Starting with their first album, Devil is Fine, Gagneux explained that the premise came from asking the question “what if American slaves had embraced Satan instead of Jesus?” That album, and its successor, Stranger Fruit, do a brilliant job painting a haunting picture of how such a scenario may have played out. The unapologetic blasphemy (“a good god is a dead one / a good god is the one that brings the fire” Gagneux sings on “Blood in the River“) won’t get them invited to open for Stryper anytime soon, but it’s not supposed to be politically correct. Zeal & Ardor is the sound of righteous anger towards centuries of violent, systemic racism that continues to this day. That’s not supposed to sound nice. Heavy metal can be exhilarating in its aggression, but it’s not nice.

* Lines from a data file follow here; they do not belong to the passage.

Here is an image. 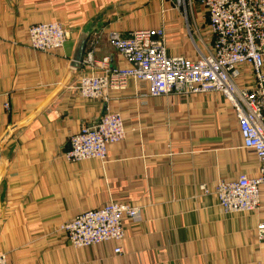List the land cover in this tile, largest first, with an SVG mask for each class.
<instances>
[{
    "label": "crops",
    "instance_id": "obj_1",
    "mask_svg": "<svg viewBox=\"0 0 264 264\" xmlns=\"http://www.w3.org/2000/svg\"><path fill=\"white\" fill-rule=\"evenodd\" d=\"M49 20L67 29L65 44L31 49L28 27ZM160 26L172 55L192 58L209 43L200 0L186 12L172 0H0V251L8 264H264L255 240L264 186L259 210L233 213L198 187L258 172L221 95L147 96L132 78L100 99L75 90L82 64L70 63L82 31V59L92 50L111 67L126 63L108 31ZM237 82L251 84L247 69ZM107 109L122 115L125 138L105 161H67L68 136ZM110 199L140 207L124 222L123 252L113 241L70 246L60 223Z\"/></svg>",
    "mask_w": 264,
    "mask_h": 264
},
{
    "label": "built area",
    "instance_id": "obj_2",
    "mask_svg": "<svg viewBox=\"0 0 264 264\" xmlns=\"http://www.w3.org/2000/svg\"><path fill=\"white\" fill-rule=\"evenodd\" d=\"M172 2L185 12L193 4V0ZM200 5L206 16L209 43L195 57L170 54L162 26L126 33L110 30L107 40L125 66L110 67L108 56L96 59L89 50L81 60L75 90L83 99H100L107 90L123 88L132 78L147 89V96L221 95L234 113L242 146L254 153L259 168L254 175L221 178L212 188L205 183L198 187L203 193L212 192L225 213L257 211L263 206L264 186V0H200ZM68 37L67 29L57 20L36 22L27 29L29 47L44 52L61 49ZM242 67L248 70L249 86L237 82ZM4 107L8 108V103ZM125 136L122 115L107 109L68 136L62 156L69 162L105 161L108 147ZM139 214L138 205L110 199L79 212L59 228L73 248L113 241V252L121 254L124 222ZM255 240L264 247V216L255 226ZM0 264H8L2 251Z\"/></svg>",
    "mask_w": 264,
    "mask_h": 264
},
{
    "label": "water",
    "instance_id": "obj_3",
    "mask_svg": "<svg viewBox=\"0 0 264 264\" xmlns=\"http://www.w3.org/2000/svg\"><path fill=\"white\" fill-rule=\"evenodd\" d=\"M88 35H89V31L84 30L80 33L77 39V42L75 44V47L72 53V60L70 63V67L73 69H77L80 66V62L83 56L84 46H85ZM97 121L98 119L95 122Z\"/></svg>",
    "mask_w": 264,
    "mask_h": 264
}]
</instances>
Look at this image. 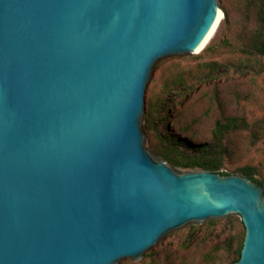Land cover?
Here are the masks:
<instances>
[{
	"label": "water",
	"instance_id": "1",
	"mask_svg": "<svg viewBox=\"0 0 264 264\" xmlns=\"http://www.w3.org/2000/svg\"><path fill=\"white\" fill-rule=\"evenodd\" d=\"M223 0H0V264H144L240 219L264 264V187L149 152L148 97L195 63Z\"/></svg>",
	"mask_w": 264,
	"mask_h": 264
},
{
	"label": "rangeland",
	"instance_id": "2",
	"mask_svg": "<svg viewBox=\"0 0 264 264\" xmlns=\"http://www.w3.org/2000/svg\"><path fill=\"white\" fill-rule=\"evenodd\" d=\"M245 1L223 0L227 17L195 63L167 62L159 70L148 97L145 135L152 142L149 152L163 159L164 153L179 152L174 150L175 143L182 155L191 147L211 144L219 120L245 119L248 129L225 137L228 156L222 172L242 176L241 169L255 168L256 179L264 184V73L244 74L220 68L200 80L206 64L238 58L241 47L248 42L255 29V12L248 10ZM177 77H182L184 83L174 87ZM243 239L240 218L174 236L144 264H232Z\"/></svg>",
	"mask_w": 264,
	"mask_h": 264
},
{
	"label": "trees",
	"instance_id": "3",
	"mask_svg": "<svg viewBox=\"0 0 264 264\" xmlns=\"http://www.w3.org/2000/svg\"><path fill=\"white\" fill-rule=\"evenodd\" d=\"M245 2L248 10H254L255 12V29L248 39V42L241 47L238 58L224 63L210 62L206 64L204 66L206 72L200 75L201 81L205 80V77H209L220 68L227 70V72L233 70L234 72L239 71V73H242L244 71V74L253 73L261 75L264 73V64L261 63V60L264 58V0H246ZM182 83H184V79L177 77L174 80L173 86L178 87ZM249 127L245 119L237 117L219 120L213 130V141L211 144L191 147L188 149L189 152L182 155L179 154L181 150L177 148L178 144L175 143L174 150L177 149L179 152L164 153L162 157L173 167L190 171H211L222 176H229L228 173L222 172L225 166L224 161L228 156V149L224 145L225 137L229 133L241 129H248ZM240 173L242 177H247L258 185L264 186L262 182L256 179L257 172L255 168H244L240 170ZM244 239L238 249L236 259L232 264L240 260Z\"/></svg>",
	"mask_w": 264,
	"mask_h": 264
}]
</instances>
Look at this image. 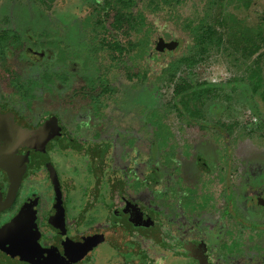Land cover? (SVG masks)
Instances as JSON below:
<instances>
[{
	"label": "flooded vegetation",
	"instance_id": "obj_1",
	"mask_svg": "<svg viewBox=\"0 0 264 264\" xmlns=\"http://www.w3.org/2000/svg\"><path fill=\"white\" fill-rule=\"evenodd\" d=\"M34 16L0 14V264H264V178L246 173L264 152L252 154L260 160L237 155L239 128L222 108L233 96L198 118L157 111V87L141 79L139 54L127 58L139 47L127 48L124 20L117 30L108 14ZM94 24L107 38L101 52L92 46ZM151 55L156 66L170 56ZM234 78L231 93L249 84ZM116 127L143 130L155 144L151 205L115 182L103 218L84 226L67 213L60 187L78 168L53 159L57 151L82 155L84 146L89 165L103 169L100 139Z\"/></svg>",
	"mask_w": 264,
	"mask_h": 264
},
{
	"label": "rangeland",
	"instance_id": "obj_2",
	"mask_svg": "<svg viewBox=\"0 0 264 264\" xmlns=\"http://www.w3.org/2000/svg\"><path fill=\"white\" fill-rule=\"evenodd\" d=\"M84 2L85 0H56L52 6L47 9L36 0H0V14H12L15 16L14 19L19 22L26 21L29 17L31 18L29 20H36V18H34L35 12L40 10L43 14L61 13L82 16L90 7L89 4ZM206 2L207 0H186L183 5L173 11L170 17L158 14L154 17V21L157 24L158 20L159 25L167 26L173 33L178 32L176 34L177 36L182 35L179 21L182 20V17L185 15L200 16L203 14L204 16L203 6ZM34 8L36 10H34ZM27 15H29V17H27ZM224 15L227 19L226 25L230 28L229 32L227 31L228 34H226V46L232 45L229 38L234 35L235 38L231 39H235L237 42V39L241 37L242 33H246V35L252 37V32L258 28L262 29V34L264 33V0H250L246 8L242 5L240 0H225ZM172 16L175 18V21L172 19ZM211 16L214 19L217 15L214 14ZM206 17L212 19L210 16L206 15ZM166 19H168V21H166ZM232 32H234V34H232ZM260 46L258 51L250 58L246 59V64L235 62L233 61V57H228L224 53L214 51L205 61L198 63L190 73L186 70L178 72L177 78L191 81L190 83H199L203 81L223 82L231 76H235L237 79L240 77L241 80H244L245 76L248 74L247 67L258 66L261 69L264 79V44L260 42ZM259 54H261L260 59L258 57ZM234 57L239 58V53L236 52ZM245 66L247 68L246 71L244 70ZM244 82L247 84L246 79ZM171 91L172 84L169 82H166L158 88L156 104L159 111H163V107L168 100H170L172 95ZM243 92H245L247 96H245ZM228 94H231L235 100L232 106L233 113L228 118H232L234 121L238 120L240 123L238 127L239 141L237 155L239 158L251 157L260 160V155L253 156L252 154L255 152H264V129L261 128L259 131H256L257 124H259L256 119L258 115H252L249 107L244 104V98L246 97L247 100L251 101V105H254V100L250 96V90L248 88L244 90L242 87ZM260 118L264 120L263 117ZM173 119H167V124L172 126ZM163 121L166 123V119ZM179 126L181 125H178L175 121L173 128L171 127L174 130V135H176ZM247 129H251L253 132L249 136L247 134H242V132ZM257 132L260 133L261 140L255 137L258 135ZM197 133L196 130H193L190 131L189 134H191L190 137L192 140L198 142ZM247 136L248 138L252 136L251 141L246 139ZM148 138V135L143 130H136L131 133H129L127 129H119L117 127L108 130L105 136L103 135L100 139V141L106 143L105 157L103 159L104 163L102 165L103 169L94 168L93 166L92 168L89 165L90 162L87 161L85 157L84 146H82L81 150L82 155L65 154L62 151H57L53 159L57 166L59 164L66 170L73 164L77 166L79 171V174L70 171L65 172L60 180L61 190L66 194L65 207L67 213L70 216L81 215L84 226H89L91 222L103 218L105 215L104 208L109 205L108 191L111 187H114L112 184L115 182L123 184L122 190L130 200L138 204L142 203L144 206H147L149 200L151 205L150 192L153 191L152 189L154 186L152 183L148 182L147 178L150 173L159 172V170L154 164L155 144ZM122 140H125V144L122 143ZM181 142L182 141H180V143ZM251 142L258 144L255 145ZM159 152L160 154L164 153V149ZM246 173L253 174V179H263L264 163L262 161L249 163L246 168ZM100 174H103V177L100 179L101 181L98 182L97 176ZM133 176H136L138 184L132 183ZM103 180L105 181L102 183ZM96 182L99 184L98 188L96 187ZM133 185H135V188ZM128 188L132 190L133 194ZM42 200L43 203H47L44 197H42Z\"/></svg>",
	"mask_w": 264,
	"mask_h": 264
},
{
	"label": "trees",
	"instance_id": "obj_3",
	"mask_svg": "<svg viewBox=\"0 0 264 264\" xmlns=\"http://www.w3.org/2000/svg\"><path fill=\"white\" fill-rule=\"evenodd\" d=\"M36 1L49 9L56 0ZM185 1L186 0H103L102 4L89 7L86 15H113L114 20L112 22V27L117 30L124 20L126 25L125 39L127 48L136 49V47H139L137 51L135 50V54L126 51L127 58L133 62L136 59V55L139 54V62L142 64L141 79L151 82L148 85H154L153 87L156 86L157 95L159 87L166 82L172 84V95L170 100H168L163 107V111L171 109L179 114L184 112L187 117L192 119L198 118L200 114L206 110L210 109L212 111L216 106L225 105V102L220 100L229 97L228 93H231L229 91L232 85H229L228 78L226 82L221 83L206 81L190 83L191 81L177 78V73L184 70L190 73L198 63L205 61L214 51L224 53L228 57H233V61L235 62L246 64V59L250 58L261 47L260 42L264 44V33L262 34L261 28L253 31L252 37L246 35V33H242L239 39L236 38L237 42L235 39H231L235 38L234 35L229 38L232 45L226 46V34H228L227 31L229 32L230 28L226 25L227 19L224 15L225 0H207L206 4L203 6L204 16L203 14L200 16H183L182 20L179 21L182 35L177 36L176 34L178 32L173 33L167 26L159 25L158 20L156 24L154 21L155 16L162 14L166 17H170L173 11L183 5ZM240 1L246 8L250 0ZM34 10L36 9L34 8ZM35 13L39 14L42 13V11H36ZM214 14L217 16L213 19L211 15ZM206 15L210 16L212 19H208ZM172 19L175 21L174 17ZM166 21H168V19H166ZM86 24L89 25L90 23H83V25ZM93 26L94 30L99 31L91 38L92 46L94 47V52H101L102 47L105 46L103 42L106 41L107 38L102 36V32L100 31L102 28L100 29V26L95 24ZM234 32H232V34H234ZM153 49L156 52L168 51L170 56L162 64L156 66V62L152 59L151 55ZM236 52L239 53V58L234 57ZM258 57L260 59L261 54H259ZM244 68L245 71L248 68V74L245 77L249 79V84L246 86L244 83L242 87L244 90L246 88L250 90V96L254 100V105H251V101L247 100L246 97L244 98V104L249 107L253 115L264 118V79L261 69L258 66L247 68L245 66ZM151 73L154 75L150 76ZM229 78L232 79L234 76ZM236 80L241 81V78H236ZM233 90L234 88L232 92ZM243 93L245 94V92ZM245 96L247 95L245 94ZM230 105L233 106V103L228 102L224 107L221 106L223 110L229 112L227 116L230 115V110H232V106L229 108L227 107ZM207 106H209V108ZM157 111L159 110L157 109ZM182 116L183 115H180V117ZM233 123L237 127L240 126L238 120ZM261 128L264 129V123L262 122L259 124V129Z\"/></svg>",
	"mask_w": 264,
	"mask_h": 264
}]
</instances>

This past November, I saw Zeal & Ardor open a co-headliner for Mastodon (one of my other favorite metal bands) and Opeth. I wore the Black Lives Matter shirt that I bought from Black Sabbath’s digital store last year, which is stylized like the logo of their Master of Reality album. I got there early so I could be right at the front for Z&A, and predictably, it was clear that most of the crowd wasn’t there for them. After their blisteringly powerful set, I overheard a man say to his friend “I get it. I get it now.” He looked stunned.

Most of the time when it comes to heavy metal, you either get it or you don’t. If a good heavy riff doesn’t get you going, maybe it never will. But if you don’t think you like metal, I challenge you to try approaching the genre with an open mind, and maybe a different mindset than you would listening to your preferred genres. Don’t listen to it the same way you would if you were seeking music that makes you want to dance, relax, or smooch your romantic partner. Embrace your dark side, your mean side, your silly side, and maybe even your geeky side.